Action item -> Copy out every line in the entries below that includes "right".

(Images with pose keypoints)
--- START ---

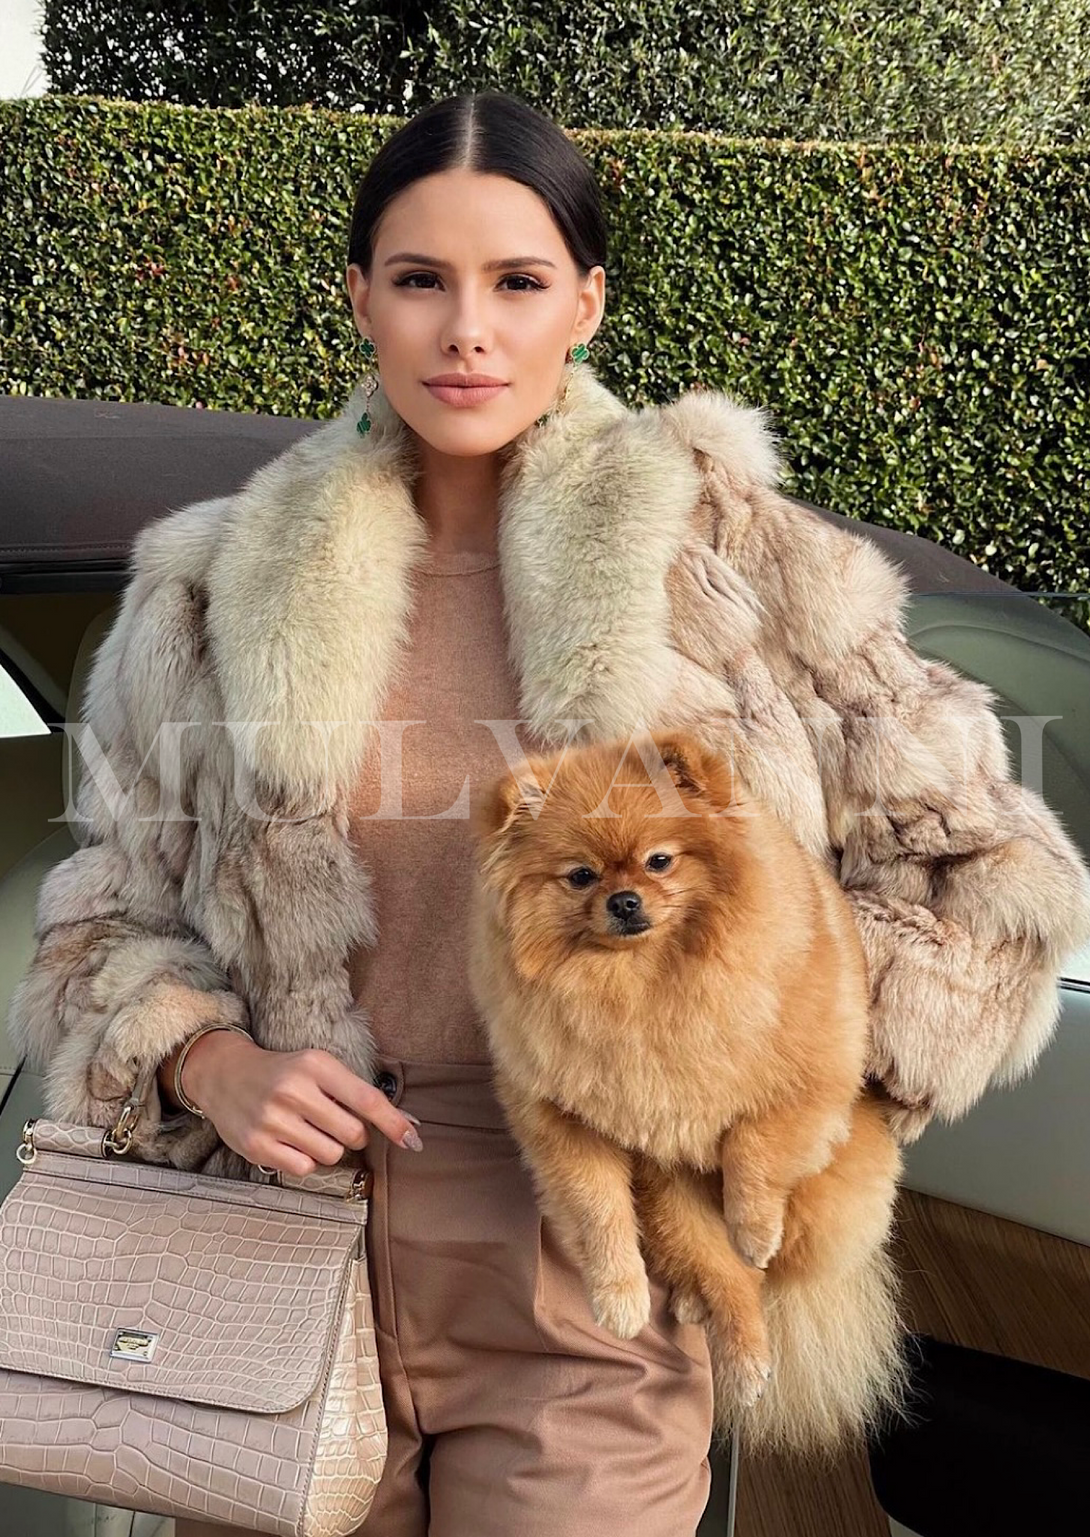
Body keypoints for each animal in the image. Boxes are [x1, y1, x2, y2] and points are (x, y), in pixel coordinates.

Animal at [467, 728, 910, 1450]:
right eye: (581, 874)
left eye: (659, 861)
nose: (624, 900)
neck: (641, 985)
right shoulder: (562, 1119)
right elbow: (598, 1210)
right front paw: (618, 1296)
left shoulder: (814, 1080)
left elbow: (754, 1145)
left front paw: (754, 1224)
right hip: (673, 1205)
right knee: (728, 1280)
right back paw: (734, 1343)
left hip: (829, 1194)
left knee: (765, 1266)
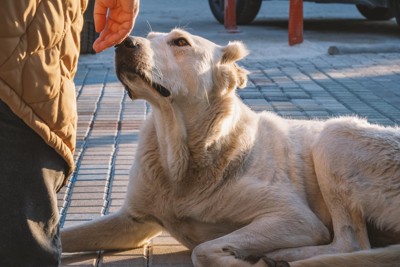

--- END ---

Completed task ->
right eye: (581, 874)
right shoulder: (562, 1119)
right elbow: (598, 1210)
right front paw: (618, 1296)
right hip: (673, 1205)
right knee: (728, 1280)
right back paw: (734, 1343)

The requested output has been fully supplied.